Senado debate violência e falta de estrutura na saúde indígena
Audiência na Comissão de Direitos Humanos, a pedido de Damares Alves, ouviu relatos de assédio, ausência de medicamentos e assassinato de agente em Roraima
Profissionais que atendem povos indígenas relataram ao Senado, em audiência pública realizada em Brasília, casos de violência, assédio e falta de estrutura básica de trabalho. O debate ocorreu na Comissão de Direitos Humanos e Legislação Participativa, a pedido da senadora Damares Alves (Republicanos-DF), que preside o colegiado.
O episódio mais grave citado no encontro foi o assassinato do agente indígena de saúde Geovane Yanomami, morto em 17 de julho em Roraima enquanto trabalhava. O caso ocorreu em contexto de conflitos internos na Terra Indígena Yanomami e serviu de ponto de partida para a discussão sobre segurança das equipes que atuam em território indígena.
O que os trabalhadores relataram
Representantes de sindicatos de trabalhadores de saúde de Roraima, do Amazonas e do Tocantins, além de entidades nacionais de enfermagem, descreveram um cenário que combina risco pessoal e precariedade material.
- Casos de assédio moral e sexual dentro das equipes e nas bases de atendimento.
- Falta de equipamentos, ausência de medicamentos e dificuldade de transporte para chegar às aldeias.

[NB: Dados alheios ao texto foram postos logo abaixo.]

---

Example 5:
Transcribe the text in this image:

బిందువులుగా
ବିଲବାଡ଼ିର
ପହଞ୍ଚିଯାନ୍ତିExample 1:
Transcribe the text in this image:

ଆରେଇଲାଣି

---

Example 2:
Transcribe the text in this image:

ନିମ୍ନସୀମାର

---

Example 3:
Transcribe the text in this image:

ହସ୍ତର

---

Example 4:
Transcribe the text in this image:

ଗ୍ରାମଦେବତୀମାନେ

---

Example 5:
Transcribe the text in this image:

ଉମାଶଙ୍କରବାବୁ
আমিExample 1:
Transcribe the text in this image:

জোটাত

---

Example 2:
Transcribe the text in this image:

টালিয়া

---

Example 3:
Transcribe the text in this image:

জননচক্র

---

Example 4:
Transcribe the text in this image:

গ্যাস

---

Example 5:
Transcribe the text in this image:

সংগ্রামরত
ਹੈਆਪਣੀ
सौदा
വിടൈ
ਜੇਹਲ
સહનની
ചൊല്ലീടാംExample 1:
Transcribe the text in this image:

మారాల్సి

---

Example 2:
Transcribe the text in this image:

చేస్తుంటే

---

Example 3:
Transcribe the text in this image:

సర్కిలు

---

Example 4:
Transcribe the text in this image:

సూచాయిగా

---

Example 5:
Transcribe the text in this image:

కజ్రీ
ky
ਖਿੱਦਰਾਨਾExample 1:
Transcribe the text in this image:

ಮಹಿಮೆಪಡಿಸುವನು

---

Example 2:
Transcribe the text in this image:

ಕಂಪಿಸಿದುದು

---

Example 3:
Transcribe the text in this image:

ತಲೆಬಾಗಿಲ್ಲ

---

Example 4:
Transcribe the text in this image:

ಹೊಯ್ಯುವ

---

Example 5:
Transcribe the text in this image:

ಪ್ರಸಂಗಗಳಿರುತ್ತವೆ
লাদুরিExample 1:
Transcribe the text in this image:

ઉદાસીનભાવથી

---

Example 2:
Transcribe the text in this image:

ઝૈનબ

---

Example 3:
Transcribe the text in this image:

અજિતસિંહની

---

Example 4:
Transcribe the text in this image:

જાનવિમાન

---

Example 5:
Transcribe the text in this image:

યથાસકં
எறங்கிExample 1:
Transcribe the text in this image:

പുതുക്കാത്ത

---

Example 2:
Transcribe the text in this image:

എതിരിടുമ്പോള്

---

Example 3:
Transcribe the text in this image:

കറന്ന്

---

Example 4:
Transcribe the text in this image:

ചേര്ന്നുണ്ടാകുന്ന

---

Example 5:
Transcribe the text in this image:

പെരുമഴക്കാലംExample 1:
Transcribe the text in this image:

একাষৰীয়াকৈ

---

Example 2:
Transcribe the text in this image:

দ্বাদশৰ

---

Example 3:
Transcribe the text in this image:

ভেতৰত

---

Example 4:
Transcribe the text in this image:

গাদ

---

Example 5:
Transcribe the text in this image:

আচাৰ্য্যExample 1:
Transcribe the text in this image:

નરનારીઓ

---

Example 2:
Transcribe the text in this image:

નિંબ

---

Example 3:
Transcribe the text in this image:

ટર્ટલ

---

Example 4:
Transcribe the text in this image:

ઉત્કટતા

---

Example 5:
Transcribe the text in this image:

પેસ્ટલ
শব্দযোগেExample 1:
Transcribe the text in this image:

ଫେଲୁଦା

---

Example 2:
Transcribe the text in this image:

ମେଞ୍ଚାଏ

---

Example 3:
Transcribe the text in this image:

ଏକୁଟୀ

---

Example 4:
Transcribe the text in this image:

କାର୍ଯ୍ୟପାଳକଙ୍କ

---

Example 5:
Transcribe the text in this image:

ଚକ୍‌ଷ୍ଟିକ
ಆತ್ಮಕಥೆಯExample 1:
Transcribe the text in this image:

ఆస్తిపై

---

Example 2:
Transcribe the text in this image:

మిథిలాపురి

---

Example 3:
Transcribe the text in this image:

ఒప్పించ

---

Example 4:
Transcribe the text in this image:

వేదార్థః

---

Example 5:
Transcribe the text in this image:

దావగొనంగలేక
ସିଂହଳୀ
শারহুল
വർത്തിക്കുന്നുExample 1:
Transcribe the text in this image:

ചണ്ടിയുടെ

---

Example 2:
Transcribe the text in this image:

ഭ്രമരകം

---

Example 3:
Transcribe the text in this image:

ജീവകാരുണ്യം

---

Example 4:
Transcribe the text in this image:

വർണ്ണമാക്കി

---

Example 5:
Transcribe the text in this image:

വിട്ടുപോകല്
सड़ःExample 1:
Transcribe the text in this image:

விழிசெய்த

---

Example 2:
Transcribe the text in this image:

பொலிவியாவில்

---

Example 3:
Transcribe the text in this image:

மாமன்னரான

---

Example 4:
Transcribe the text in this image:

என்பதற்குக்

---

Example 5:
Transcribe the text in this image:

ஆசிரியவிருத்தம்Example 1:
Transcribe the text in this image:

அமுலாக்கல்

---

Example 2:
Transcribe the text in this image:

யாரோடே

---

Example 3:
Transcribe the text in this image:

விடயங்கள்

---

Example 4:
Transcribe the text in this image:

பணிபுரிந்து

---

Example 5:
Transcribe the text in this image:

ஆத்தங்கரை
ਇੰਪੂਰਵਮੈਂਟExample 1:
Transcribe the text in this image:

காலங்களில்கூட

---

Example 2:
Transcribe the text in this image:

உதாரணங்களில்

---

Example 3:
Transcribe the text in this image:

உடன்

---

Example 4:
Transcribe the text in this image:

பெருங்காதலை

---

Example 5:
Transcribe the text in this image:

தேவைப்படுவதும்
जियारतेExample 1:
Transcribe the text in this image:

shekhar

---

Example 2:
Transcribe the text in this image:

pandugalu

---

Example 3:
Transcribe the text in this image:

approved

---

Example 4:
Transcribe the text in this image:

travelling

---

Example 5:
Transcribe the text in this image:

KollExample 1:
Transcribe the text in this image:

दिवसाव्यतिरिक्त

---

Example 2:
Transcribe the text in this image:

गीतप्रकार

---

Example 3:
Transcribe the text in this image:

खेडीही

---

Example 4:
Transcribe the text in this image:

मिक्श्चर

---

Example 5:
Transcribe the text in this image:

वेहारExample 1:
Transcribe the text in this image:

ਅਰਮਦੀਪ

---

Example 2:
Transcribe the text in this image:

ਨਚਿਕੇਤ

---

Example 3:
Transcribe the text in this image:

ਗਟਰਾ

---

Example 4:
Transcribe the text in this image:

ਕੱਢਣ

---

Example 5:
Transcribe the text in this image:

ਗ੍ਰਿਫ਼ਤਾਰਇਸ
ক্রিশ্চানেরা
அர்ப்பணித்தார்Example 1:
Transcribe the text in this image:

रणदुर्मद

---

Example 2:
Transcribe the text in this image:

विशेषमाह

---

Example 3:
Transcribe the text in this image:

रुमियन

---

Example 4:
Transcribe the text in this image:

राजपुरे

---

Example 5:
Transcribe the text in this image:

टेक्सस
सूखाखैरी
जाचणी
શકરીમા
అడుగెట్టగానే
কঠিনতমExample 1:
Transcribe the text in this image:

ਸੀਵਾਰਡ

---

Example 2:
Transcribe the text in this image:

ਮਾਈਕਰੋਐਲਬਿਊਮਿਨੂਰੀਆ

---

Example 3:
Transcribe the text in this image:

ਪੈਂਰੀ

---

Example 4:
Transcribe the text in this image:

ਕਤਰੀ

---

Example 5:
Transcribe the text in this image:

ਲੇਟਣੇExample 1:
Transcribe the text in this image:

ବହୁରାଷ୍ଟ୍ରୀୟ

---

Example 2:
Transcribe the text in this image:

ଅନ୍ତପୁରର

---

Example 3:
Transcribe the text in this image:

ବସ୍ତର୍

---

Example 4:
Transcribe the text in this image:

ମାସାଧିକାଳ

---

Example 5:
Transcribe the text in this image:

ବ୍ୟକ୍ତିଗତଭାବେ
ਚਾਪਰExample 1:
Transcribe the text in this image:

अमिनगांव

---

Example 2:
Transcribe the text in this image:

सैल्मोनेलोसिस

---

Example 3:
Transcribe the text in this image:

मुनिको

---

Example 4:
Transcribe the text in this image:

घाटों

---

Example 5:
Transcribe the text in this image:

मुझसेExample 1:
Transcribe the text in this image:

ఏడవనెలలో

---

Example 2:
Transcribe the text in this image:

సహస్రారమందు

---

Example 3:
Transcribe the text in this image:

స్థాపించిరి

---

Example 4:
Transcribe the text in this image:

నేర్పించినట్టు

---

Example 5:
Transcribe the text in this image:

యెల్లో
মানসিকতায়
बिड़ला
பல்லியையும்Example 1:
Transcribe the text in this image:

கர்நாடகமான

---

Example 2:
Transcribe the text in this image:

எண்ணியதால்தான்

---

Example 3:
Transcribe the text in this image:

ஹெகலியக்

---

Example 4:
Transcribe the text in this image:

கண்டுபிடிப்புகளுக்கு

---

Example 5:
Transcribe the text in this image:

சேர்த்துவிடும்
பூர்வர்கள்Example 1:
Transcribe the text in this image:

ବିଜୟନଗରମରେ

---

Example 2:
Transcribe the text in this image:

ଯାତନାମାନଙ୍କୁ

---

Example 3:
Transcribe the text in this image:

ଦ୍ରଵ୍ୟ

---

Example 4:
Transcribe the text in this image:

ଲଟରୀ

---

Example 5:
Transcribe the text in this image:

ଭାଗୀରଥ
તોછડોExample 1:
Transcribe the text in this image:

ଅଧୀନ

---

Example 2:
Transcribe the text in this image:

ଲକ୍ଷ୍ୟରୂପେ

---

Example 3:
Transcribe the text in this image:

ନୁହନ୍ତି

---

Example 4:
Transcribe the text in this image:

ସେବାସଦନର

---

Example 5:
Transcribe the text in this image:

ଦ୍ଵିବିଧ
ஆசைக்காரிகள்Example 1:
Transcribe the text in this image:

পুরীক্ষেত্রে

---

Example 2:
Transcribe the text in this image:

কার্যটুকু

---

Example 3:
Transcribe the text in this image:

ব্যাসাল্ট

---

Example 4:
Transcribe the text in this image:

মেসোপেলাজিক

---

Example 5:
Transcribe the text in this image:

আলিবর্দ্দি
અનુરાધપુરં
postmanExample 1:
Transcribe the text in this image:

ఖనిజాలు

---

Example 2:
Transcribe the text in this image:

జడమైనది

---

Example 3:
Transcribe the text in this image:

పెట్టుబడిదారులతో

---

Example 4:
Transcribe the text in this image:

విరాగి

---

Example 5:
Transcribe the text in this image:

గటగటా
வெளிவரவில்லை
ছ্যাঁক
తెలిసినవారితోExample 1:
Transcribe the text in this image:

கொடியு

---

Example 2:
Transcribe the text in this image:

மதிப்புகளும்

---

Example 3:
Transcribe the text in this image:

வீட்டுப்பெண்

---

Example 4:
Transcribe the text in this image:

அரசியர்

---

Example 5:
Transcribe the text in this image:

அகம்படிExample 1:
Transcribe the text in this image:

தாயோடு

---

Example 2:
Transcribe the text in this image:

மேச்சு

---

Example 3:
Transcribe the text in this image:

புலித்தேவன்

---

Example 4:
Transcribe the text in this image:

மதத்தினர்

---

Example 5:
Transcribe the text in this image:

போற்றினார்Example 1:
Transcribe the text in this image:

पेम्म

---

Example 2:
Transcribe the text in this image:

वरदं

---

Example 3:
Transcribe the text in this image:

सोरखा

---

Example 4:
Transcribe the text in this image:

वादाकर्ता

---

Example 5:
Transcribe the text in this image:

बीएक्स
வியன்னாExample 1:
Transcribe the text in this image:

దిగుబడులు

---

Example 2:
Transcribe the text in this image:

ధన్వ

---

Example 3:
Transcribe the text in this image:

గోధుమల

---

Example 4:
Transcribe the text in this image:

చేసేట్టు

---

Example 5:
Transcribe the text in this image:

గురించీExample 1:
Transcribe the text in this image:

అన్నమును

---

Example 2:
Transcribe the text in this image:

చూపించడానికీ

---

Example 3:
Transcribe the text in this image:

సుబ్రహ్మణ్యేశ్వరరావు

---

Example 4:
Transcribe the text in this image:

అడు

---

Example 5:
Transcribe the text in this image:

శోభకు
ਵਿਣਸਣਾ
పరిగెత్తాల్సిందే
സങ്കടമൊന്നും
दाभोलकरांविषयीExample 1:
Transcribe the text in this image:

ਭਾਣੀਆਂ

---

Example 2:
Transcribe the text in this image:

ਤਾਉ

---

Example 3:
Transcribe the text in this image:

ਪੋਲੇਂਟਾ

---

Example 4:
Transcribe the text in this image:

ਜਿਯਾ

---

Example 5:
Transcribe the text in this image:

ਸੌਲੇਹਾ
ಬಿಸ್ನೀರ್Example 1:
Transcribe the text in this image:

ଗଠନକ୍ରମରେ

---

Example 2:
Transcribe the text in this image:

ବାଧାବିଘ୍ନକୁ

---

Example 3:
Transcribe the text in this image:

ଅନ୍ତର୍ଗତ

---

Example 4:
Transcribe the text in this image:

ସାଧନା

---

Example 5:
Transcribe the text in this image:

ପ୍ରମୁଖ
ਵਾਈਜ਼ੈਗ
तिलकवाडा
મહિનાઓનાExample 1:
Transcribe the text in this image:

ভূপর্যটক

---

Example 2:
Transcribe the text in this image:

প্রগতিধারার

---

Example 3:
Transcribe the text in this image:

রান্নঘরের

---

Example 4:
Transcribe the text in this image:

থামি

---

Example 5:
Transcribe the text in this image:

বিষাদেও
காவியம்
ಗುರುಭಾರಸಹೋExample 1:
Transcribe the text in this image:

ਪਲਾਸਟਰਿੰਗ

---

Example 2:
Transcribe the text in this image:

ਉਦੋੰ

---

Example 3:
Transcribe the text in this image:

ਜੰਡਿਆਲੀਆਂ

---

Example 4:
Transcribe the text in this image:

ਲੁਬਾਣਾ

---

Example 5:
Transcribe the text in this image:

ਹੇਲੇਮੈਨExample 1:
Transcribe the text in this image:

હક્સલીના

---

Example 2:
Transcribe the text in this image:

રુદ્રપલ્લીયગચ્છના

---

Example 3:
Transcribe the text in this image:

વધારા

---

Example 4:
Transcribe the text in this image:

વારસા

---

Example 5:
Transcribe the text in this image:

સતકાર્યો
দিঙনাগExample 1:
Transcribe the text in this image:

- Alojamentos insuficientes para quem passa longos períodos em território indígena.
- Desvalorização salarial e vínculos precários de contratação.
Joana Gouveia Mendes, do sindicato dos trabalhadores de saúde de Roraima, afirmou que os profissionais sofrem com a falta de condições adequadas de trabalho e apontou a impunidade como fator que afasta trabalhadores dessas regiões. Já Graciete Mouzinho, do sindicato do Amazonas, descreveu deslocamentos longos a pé e sem acesso a água potável, rotina que ela associa a problemas renais entre os agentes.
O tamanho da população atendida
O atendimento discutido na audiência alcança cerca de 1,7 milhão de indígenas, distribuídos em 391 povos distintos em todo o país. A rede é operada por distritos sanitários especiais, estrutura que depende de agentes que moram nas próprias comunidades ou passam semanas em campo.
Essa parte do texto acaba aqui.